L’impact humain sur les équipes informatiques et de sécurité s’intensifie. Plus de la moitié (53 %) des équipes d’établissements d’enseignement supérieur font état d’une pression accrue de la part de leur direction, contre 40 % sur tous les autres secteurs. Environ 39 % des établissements d’enseignement ont signalé des absences de personnel dues au stress ou à des problèmes de santé mentale à la suite d’une attaque par ransomware, contre 29 % dans tous les autres secteurs. Le secteur de l’éducation affiche également un taux de rotation élevé au sein des équipes dirigeantes : 29 % des équipes dans l’enseignement supérieur et 27 % dans l’enseignement primaire et secondaire ont vu leur direction remplacée après une attaque, la moyenne intersectorielle étant de 21 %.

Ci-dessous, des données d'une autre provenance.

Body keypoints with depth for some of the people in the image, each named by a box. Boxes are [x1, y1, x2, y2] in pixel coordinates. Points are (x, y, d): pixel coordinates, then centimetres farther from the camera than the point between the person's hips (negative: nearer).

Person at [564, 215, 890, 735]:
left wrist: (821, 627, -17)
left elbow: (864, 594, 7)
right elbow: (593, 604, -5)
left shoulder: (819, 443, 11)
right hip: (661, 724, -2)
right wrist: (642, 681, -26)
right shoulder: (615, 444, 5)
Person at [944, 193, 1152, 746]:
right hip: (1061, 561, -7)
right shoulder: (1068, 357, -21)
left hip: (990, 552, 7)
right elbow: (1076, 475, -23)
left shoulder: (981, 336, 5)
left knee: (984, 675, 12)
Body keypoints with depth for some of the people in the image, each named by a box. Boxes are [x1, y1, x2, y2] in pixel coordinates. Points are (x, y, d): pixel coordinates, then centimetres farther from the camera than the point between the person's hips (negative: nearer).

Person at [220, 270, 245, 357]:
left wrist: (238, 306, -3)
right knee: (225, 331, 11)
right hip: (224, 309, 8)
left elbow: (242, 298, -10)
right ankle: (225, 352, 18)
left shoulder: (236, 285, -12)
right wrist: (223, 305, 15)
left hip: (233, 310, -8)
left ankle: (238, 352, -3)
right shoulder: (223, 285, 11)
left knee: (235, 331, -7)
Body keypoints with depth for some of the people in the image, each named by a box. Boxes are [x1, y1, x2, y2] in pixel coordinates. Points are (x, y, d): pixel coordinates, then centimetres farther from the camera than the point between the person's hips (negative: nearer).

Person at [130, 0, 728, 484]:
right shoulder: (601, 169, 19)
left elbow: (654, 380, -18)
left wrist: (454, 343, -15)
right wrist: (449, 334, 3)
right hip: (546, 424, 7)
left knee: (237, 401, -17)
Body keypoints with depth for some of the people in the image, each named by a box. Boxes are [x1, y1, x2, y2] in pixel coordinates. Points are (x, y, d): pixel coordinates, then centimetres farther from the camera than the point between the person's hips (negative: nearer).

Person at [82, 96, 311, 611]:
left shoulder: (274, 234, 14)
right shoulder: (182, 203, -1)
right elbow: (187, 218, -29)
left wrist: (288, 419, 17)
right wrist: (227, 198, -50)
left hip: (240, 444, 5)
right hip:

Les conclusions de ce rapport s’appuient sur une enquête indépendante menée auprès de 226 responsables informatiques et de la cybersécurité du secteur de l’éducation, répartis dans 17 pays, et dont les organisations ont été victimes d’une attaque par ransomware au cours de l’année écoulée. L’étude a été réalisée entre janvier et mars 2026. Dans le cadre de ce rapport, les tranches d’âge sont définies comme suit : l’enseignement primaire et secondaire (généralement des élèves de moins de 18 ans) et l’enseignement supérieur (généralement des étudiants de plus de 18 ans). Il s’agit de la sixième année consécutive au cours de laquelle Sophos recueille ces données.